Foto: Andrea Buccella
Etnomusic 2009.
Pescara, Auditorium Flaiano
Tradizioni e rinnovamento delle tradizioni: questo il punto focale dell’edizione 2009 di Etnomusic. Il programma presentato in cartellone avrebbe dovuto essere aperto e chiuso dalle esibizioni di due “grandi vecchi”, Maurice El-Medioni e Uccio Aloisi, per svilupparsi attraverso le soluzioni musicali di giovani protagonisti della world music attuale. Purtroppo un infortunio occorso al cantante salentino, gli ha impedito di esibirsi all’interno della rassegna pescarese e di chiudere, così, il cerchio “disposto” dal programma.
In questo senso sia l’esibizione di Mor Karbasi che il concerto di Hamilton de Hollanda hanno messo in luce come i musicisti delle nuove generazioni possano – e, forse, siano obbligati – a leggere e ad interpretare il lascito delle tradizioni. Se, da una parte, il percorso seguito da secoli di musica popolare si mantiene in maniera forte e precisa come punto di riferimento e linea guida, dall’altra è impossibile pensare che un trentenne brasiliano o una ragazza di origini israeliane che vive a Londra non siano esposti a influenze di straordinaria varietà, diverse, in modo persino stridente, dal canone e dagli obblighi della tradizione stessa.
E’ così, nessuna posizione precostituita o nessun purismo possono impedire di accettare l’evoluzione dei costumi musicali: soprattutto va preso in considerazione il gusto e l’equilibrio tra gli elementi posti in gioco, la sintesi e gli accostamenti. Equilibrio realizzato attraverso l’amore e il forte radicamento alle esperienze dei grandi maestri, ma, allo stesso tempo, anche attraverso l’utilizzo di forme provenienti dal jazz, dal pop e dalla canzone, dal recupero dell’improvvisazione e dalle nuove ed efficaci possibilità che offre a ciascun musicista. Sintesi, in una parola: la capacità di muoversi in modo equilibrato, come hanno dimostrato sia Hamilton de Hollanda che Mor Karbasi, diventa, se si vuole, l’obiettivo al quale tendere, il segno da tenere presente in un percorso di sintesi musicale.

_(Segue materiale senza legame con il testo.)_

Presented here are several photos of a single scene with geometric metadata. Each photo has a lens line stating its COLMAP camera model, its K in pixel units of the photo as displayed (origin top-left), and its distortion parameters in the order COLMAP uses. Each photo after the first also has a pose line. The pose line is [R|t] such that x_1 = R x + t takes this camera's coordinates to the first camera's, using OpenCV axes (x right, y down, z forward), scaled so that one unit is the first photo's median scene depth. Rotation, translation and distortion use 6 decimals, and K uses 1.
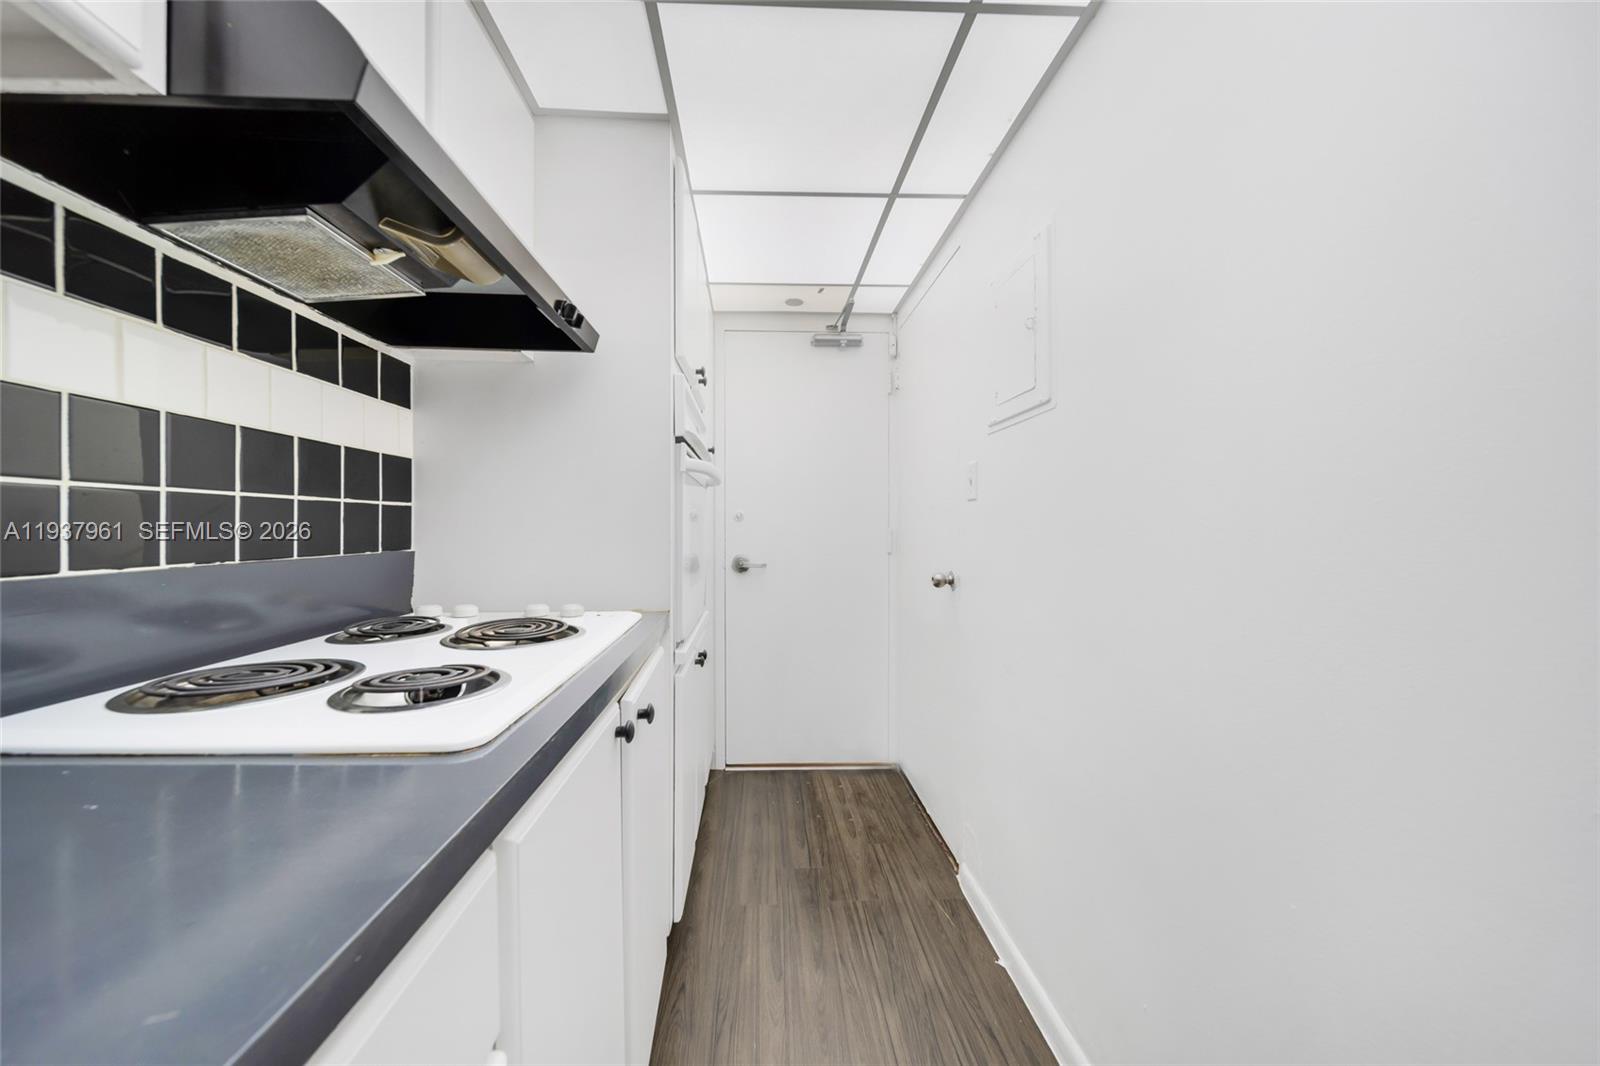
lens RADIAL K [[558.1, 0, 796.5], [0, 558.1, 529.3], [0, 0, 1]] dist [-0.005102, -0.000364]
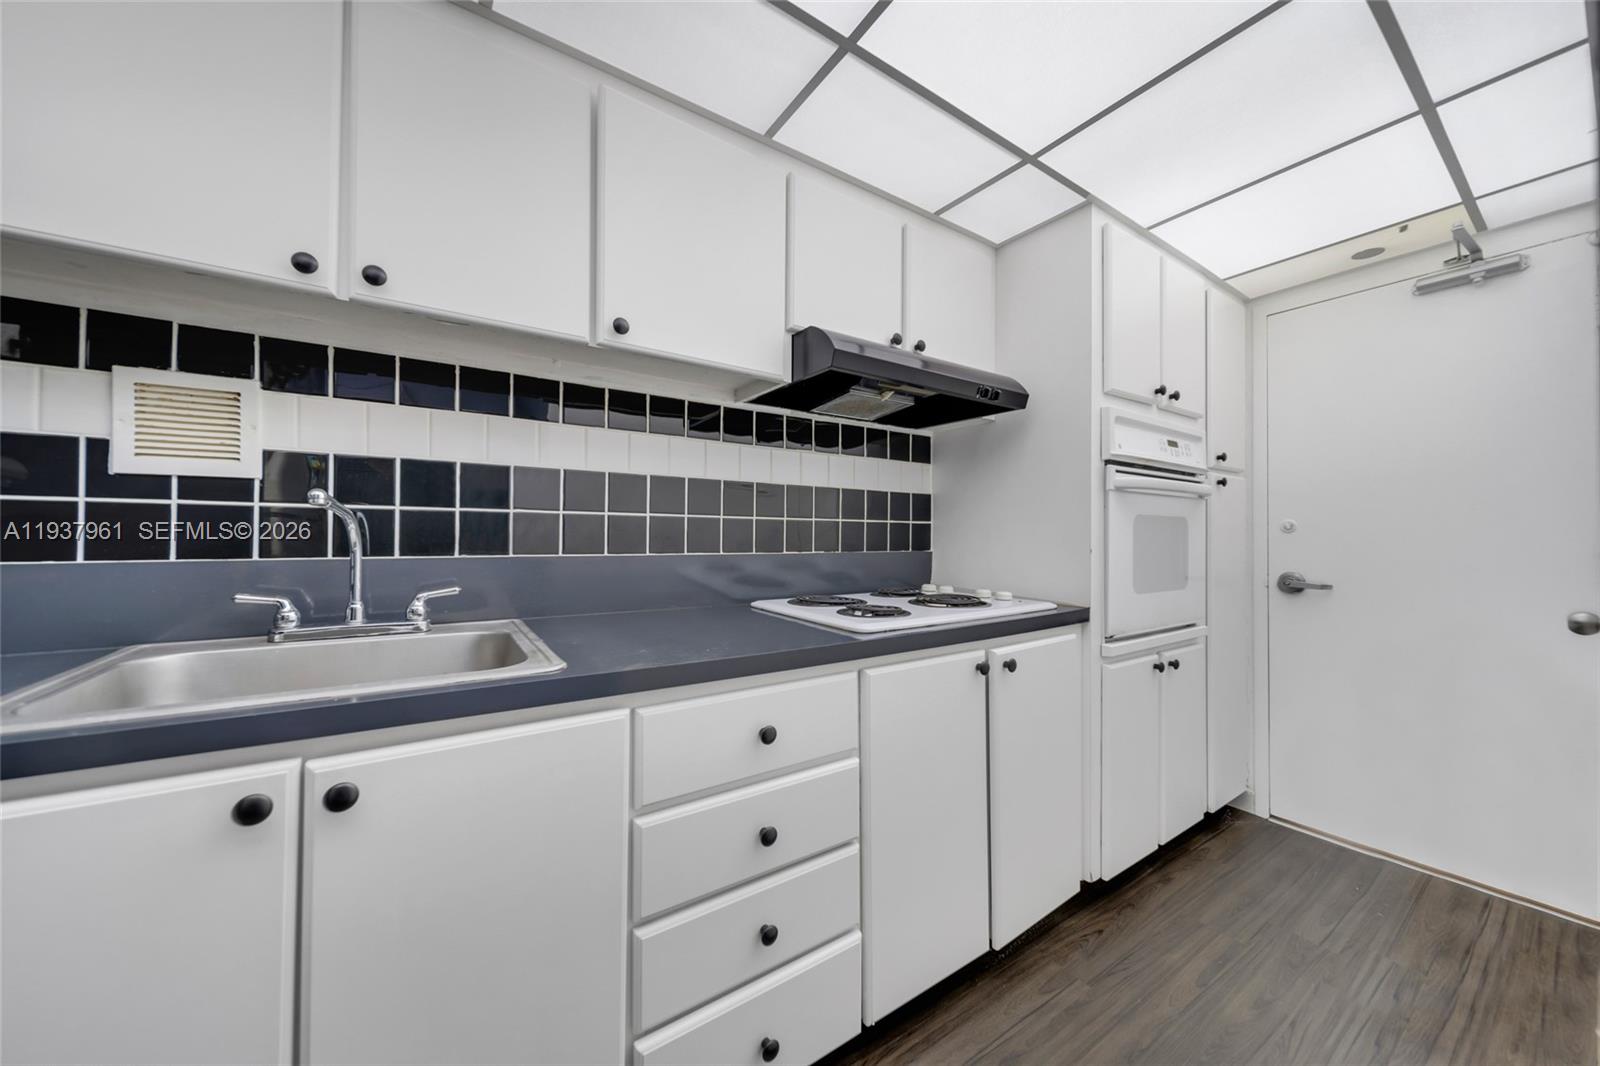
lens RADIAL K [[558.1, 0, 795.4], [0, 558.1, 528.8], [0, 0, 1]] dist [-0.005102, -0.000364]
pose [[0.518375, -0.010354, -0.855091, 0.507396], [-0.011463, 0.999753, -0.019055, 0.008974], [0.855077, 0.019680, 0.518128, -0.180779]]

Incontro di jazz, tradizioni popolari, ritmi e suoni di varia provenienza: in pratica è la lezione di Maurice El-Medioni, ormai consolidata da una lunga carriera. Il pianista, a sua volta, innesta sula radice di partenza della musica popolare arabo-andalusa e del rai i principi improvvisativi del jazz, accenti di ritmi cubani, il riferimento ai tanti pianisti della tradizione di New Orleans. Si riconosce nei testi, nei ritmi e nelle atmosfere l’origine algerina, ma si sente anche la residenza francese, l’ascolto variegato da mille influenze. E il risultato finale evidenzia una singolare coincidenza di risultati con le sonorità del Buena Vista Social Club, altra esperienza felice e aperta alle sintesi.
I Tekameli hanno offerto una prova più vicina al dettato della tradizione, ma anche in questo caso si tratta di sintesi e di incontro tra esperienze diverse che uniscono, da un lato, il mondo dei gitani – a partire dalla visione di Django Reinhardt per arrivare alle espressioni più attuali e conosciute – e, dall’altro, la spiritualità e il lirismo della tradizione religiosa spagnola. Peraltro, dal punto di vista musicale, il mondo sonoro dei gitani è di per sé uno dei terreni più fertili dell’intera storia musicale umana, vera e costante convergenza delle influenze espressive presenti nei tanti territori attraversati dalle famiglie gitane, nel corso della storia.